To correctly predict the outcome of continuing a ladder, each player must
look many moves ahead and thus it's a "deep position" similar to the chess
positions you mentioned. Although deep, ladders are simple linear sequences
with no branching and thus humans quickly learn how to predict the outcome.

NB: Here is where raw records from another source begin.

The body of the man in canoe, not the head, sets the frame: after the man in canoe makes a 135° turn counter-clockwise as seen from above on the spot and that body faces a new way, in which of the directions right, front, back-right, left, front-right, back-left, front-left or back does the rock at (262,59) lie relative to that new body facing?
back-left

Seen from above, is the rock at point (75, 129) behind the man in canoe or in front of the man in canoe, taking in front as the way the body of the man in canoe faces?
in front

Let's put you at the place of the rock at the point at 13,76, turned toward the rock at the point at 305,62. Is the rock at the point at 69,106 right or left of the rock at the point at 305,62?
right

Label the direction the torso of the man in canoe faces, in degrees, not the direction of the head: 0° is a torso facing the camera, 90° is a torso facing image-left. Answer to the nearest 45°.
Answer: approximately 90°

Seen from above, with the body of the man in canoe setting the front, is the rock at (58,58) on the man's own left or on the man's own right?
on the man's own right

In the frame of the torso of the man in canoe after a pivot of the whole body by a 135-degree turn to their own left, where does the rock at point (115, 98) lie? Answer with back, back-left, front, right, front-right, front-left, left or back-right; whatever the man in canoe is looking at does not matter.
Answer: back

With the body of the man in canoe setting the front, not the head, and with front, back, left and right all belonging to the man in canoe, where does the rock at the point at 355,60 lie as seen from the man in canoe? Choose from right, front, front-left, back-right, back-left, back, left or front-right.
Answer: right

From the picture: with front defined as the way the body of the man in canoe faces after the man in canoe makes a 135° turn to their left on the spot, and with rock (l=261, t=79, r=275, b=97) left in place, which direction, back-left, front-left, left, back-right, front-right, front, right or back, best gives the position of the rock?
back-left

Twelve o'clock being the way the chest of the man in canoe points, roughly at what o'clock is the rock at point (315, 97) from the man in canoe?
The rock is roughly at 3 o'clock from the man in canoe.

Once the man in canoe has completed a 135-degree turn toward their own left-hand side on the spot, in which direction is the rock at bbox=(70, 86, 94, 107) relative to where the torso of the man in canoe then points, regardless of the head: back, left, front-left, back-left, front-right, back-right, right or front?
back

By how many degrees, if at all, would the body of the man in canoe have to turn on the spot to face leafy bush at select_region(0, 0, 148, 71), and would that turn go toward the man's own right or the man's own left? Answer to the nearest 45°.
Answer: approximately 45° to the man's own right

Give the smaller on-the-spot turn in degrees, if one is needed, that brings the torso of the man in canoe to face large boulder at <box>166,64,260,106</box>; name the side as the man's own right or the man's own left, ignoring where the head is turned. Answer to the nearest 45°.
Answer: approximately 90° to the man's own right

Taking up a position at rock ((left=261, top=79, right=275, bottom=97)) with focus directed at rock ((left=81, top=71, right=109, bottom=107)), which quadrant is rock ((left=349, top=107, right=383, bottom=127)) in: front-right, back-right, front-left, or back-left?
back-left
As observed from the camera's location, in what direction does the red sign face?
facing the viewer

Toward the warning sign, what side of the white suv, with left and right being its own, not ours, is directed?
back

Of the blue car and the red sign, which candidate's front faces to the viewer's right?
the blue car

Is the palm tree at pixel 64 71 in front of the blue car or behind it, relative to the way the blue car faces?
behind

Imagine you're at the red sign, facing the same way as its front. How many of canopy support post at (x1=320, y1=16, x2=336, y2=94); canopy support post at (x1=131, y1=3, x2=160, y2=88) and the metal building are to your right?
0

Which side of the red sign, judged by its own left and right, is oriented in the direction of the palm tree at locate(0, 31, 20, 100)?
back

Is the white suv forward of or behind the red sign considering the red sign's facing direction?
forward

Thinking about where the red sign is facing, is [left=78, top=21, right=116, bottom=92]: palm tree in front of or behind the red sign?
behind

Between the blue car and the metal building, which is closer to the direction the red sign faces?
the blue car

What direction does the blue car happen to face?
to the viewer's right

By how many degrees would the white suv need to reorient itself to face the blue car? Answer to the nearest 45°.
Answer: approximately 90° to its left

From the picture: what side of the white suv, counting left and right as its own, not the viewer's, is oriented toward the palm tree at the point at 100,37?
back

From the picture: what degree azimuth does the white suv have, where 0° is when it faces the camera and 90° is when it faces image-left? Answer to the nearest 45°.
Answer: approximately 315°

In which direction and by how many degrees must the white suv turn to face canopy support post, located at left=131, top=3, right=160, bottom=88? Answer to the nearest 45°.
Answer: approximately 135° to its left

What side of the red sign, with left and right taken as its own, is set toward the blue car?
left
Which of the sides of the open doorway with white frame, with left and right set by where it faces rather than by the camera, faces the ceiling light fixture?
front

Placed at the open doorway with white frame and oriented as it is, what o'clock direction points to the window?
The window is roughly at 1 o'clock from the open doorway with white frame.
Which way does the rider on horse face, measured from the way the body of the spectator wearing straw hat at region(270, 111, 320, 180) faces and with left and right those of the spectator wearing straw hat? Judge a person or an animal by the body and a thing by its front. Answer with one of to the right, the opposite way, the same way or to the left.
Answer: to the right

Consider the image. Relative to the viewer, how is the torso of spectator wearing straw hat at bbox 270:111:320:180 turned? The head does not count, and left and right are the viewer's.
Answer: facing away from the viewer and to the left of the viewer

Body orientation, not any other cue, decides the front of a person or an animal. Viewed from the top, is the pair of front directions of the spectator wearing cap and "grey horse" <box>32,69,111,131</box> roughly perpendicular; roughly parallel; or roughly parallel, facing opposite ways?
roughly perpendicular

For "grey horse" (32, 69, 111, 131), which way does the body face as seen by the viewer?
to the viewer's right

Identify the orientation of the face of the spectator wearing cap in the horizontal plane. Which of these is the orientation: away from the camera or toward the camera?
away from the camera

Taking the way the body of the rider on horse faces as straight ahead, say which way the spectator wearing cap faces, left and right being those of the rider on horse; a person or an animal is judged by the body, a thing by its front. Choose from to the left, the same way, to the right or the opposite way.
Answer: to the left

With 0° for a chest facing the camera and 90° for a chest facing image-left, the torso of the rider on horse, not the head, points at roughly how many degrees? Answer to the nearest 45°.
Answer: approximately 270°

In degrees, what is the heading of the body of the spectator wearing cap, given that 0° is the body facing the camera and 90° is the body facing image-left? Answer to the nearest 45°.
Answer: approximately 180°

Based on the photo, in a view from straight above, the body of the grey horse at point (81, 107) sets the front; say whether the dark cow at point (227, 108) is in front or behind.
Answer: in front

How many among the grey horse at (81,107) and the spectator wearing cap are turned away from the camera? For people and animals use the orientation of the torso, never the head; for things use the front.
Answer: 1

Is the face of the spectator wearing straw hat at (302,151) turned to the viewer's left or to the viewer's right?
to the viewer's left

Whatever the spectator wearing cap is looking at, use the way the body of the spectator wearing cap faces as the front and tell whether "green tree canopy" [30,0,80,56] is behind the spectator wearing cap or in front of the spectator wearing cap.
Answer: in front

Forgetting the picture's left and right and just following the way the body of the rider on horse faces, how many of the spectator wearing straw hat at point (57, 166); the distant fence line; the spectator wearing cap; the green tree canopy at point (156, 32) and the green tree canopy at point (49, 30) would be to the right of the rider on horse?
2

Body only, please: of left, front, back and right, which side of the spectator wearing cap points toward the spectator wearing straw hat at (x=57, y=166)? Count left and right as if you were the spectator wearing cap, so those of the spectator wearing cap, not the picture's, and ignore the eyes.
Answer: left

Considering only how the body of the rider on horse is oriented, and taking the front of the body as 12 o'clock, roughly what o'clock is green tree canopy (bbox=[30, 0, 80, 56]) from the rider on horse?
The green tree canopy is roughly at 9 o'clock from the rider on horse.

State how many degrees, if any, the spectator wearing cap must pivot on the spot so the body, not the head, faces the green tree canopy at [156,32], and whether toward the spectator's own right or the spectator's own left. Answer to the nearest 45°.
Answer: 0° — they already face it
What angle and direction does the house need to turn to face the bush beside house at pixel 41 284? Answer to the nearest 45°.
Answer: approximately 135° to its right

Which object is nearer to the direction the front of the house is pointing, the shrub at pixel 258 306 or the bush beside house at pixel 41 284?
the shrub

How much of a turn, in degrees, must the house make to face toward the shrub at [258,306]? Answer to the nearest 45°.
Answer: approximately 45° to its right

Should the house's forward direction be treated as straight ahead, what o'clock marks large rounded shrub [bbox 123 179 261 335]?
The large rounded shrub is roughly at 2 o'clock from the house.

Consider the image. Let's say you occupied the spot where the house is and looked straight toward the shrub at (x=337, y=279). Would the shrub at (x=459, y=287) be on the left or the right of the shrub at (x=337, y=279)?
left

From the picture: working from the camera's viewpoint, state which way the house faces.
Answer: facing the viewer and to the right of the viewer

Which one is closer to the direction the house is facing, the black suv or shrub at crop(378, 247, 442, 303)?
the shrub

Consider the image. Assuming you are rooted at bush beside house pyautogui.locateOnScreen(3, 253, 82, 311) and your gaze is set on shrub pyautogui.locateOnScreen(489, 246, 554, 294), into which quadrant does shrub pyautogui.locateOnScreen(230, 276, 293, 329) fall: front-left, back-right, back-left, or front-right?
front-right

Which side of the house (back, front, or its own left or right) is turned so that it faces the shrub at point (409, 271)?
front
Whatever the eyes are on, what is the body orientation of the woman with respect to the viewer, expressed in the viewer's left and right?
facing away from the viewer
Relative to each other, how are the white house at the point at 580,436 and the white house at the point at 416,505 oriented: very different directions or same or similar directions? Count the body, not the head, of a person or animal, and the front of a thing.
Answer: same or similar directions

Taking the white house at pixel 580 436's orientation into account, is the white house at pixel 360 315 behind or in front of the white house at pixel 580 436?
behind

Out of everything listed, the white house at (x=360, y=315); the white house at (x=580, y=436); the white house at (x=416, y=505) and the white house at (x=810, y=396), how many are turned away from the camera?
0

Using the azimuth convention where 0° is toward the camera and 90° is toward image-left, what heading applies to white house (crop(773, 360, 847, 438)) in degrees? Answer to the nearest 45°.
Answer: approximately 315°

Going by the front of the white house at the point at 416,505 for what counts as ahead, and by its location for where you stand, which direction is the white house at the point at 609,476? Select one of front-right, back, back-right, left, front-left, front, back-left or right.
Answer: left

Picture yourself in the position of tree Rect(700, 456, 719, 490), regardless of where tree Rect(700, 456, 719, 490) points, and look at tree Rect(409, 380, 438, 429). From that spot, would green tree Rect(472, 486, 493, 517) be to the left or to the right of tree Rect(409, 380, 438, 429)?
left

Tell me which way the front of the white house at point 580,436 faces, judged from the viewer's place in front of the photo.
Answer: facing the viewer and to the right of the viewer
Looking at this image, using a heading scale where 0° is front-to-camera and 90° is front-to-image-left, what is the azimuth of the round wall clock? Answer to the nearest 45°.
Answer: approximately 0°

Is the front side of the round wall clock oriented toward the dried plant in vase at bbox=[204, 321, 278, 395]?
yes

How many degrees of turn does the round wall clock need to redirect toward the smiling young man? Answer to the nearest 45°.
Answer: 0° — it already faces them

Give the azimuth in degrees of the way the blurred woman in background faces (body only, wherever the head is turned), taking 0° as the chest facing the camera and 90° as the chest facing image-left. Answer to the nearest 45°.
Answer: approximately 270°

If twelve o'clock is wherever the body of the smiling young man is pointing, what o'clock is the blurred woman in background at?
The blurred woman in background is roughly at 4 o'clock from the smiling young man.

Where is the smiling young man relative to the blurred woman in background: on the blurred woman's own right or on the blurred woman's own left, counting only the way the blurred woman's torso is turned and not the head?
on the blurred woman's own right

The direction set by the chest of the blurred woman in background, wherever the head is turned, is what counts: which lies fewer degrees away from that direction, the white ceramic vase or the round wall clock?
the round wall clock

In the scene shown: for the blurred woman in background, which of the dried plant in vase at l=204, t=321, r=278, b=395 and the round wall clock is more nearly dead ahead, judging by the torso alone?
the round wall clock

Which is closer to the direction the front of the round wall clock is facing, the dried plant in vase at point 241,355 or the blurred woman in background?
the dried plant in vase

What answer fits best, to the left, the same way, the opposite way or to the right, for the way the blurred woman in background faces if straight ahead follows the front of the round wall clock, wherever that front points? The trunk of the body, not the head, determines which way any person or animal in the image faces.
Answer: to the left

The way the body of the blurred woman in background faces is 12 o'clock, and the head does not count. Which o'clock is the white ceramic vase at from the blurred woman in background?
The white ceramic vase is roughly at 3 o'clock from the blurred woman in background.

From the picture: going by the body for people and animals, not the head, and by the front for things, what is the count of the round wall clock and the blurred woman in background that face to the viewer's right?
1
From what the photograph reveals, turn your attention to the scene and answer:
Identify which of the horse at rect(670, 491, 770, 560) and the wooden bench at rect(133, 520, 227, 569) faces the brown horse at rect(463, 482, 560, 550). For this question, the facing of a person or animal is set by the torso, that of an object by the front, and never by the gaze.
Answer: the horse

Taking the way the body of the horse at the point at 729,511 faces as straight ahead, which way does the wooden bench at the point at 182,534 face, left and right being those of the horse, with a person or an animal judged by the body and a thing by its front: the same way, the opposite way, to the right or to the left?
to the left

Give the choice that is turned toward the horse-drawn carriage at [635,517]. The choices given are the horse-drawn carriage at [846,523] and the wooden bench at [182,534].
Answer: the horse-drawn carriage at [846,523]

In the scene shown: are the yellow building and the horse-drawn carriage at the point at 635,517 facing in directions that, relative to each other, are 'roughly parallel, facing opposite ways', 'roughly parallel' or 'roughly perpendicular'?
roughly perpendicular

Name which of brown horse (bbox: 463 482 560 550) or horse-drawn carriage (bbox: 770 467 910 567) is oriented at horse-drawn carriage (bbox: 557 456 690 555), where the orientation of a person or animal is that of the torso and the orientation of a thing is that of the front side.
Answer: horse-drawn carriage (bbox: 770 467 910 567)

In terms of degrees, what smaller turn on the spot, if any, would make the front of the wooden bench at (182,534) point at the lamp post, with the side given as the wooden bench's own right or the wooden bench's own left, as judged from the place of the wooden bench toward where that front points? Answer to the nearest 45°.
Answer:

After seeing the presentation, I read the original AlphaGo Zero paper and
found this (*emphasis* mine):

*"*AlphaGo Zero rapidly progressed from entirely random moves towards a
sophisticated understanding of Go concepts including fuseki (opening),
tesuji (tactics), life-and-death, ko (repeated board situations), yose
(endgame), capturing races, sente (initiative), shape, influence and
territory, all discovered from first principles.* Surprisingly, shicho
(“ladder” capture sequences that may span the whole board) – one of the
first elements of Go knowledge learned by humans – were only understood by
AlphaGo Zero much later in training. * "

This supports the argument that the AlphaGo Zero algorithm is weak at deep
positions, particularly when they haven't been thoroughly explored by the
algorithm previously.

---Gary

On Mon, Jul 16, 2018 at 10:53 AM Gary Snethen <gsnethen@gmail.com> wrote:
...
I think Alpha Zero would fare poorly in these situations unless it trained
on them directly.
The current deep learning algorithms are good at emulating intuition and
perception, but aren't good at deep analysis and executive planning, which
is what's required for board positions like these.
---Gary
On Mon, Jul 16, 2018 at 2:41 AM Bill Gosper <billgosper@gmail.com> wrote:
...
Does anybody know how Alpha Zero would fare on RKG's endgame composition
in
https://en.wikipedia.org/wiki/Richard_K._Guy ?  Put another way, how
would
RKG's intended solution fare against Alpha Zero?
Similarly, can Alpha Zero win those computer-generated "hundred move
rule" positions?
https://www.chess.com/forum/view/fun-with-chess/longest-mate-official---mate...
--rwg
--
Sent from my iPhone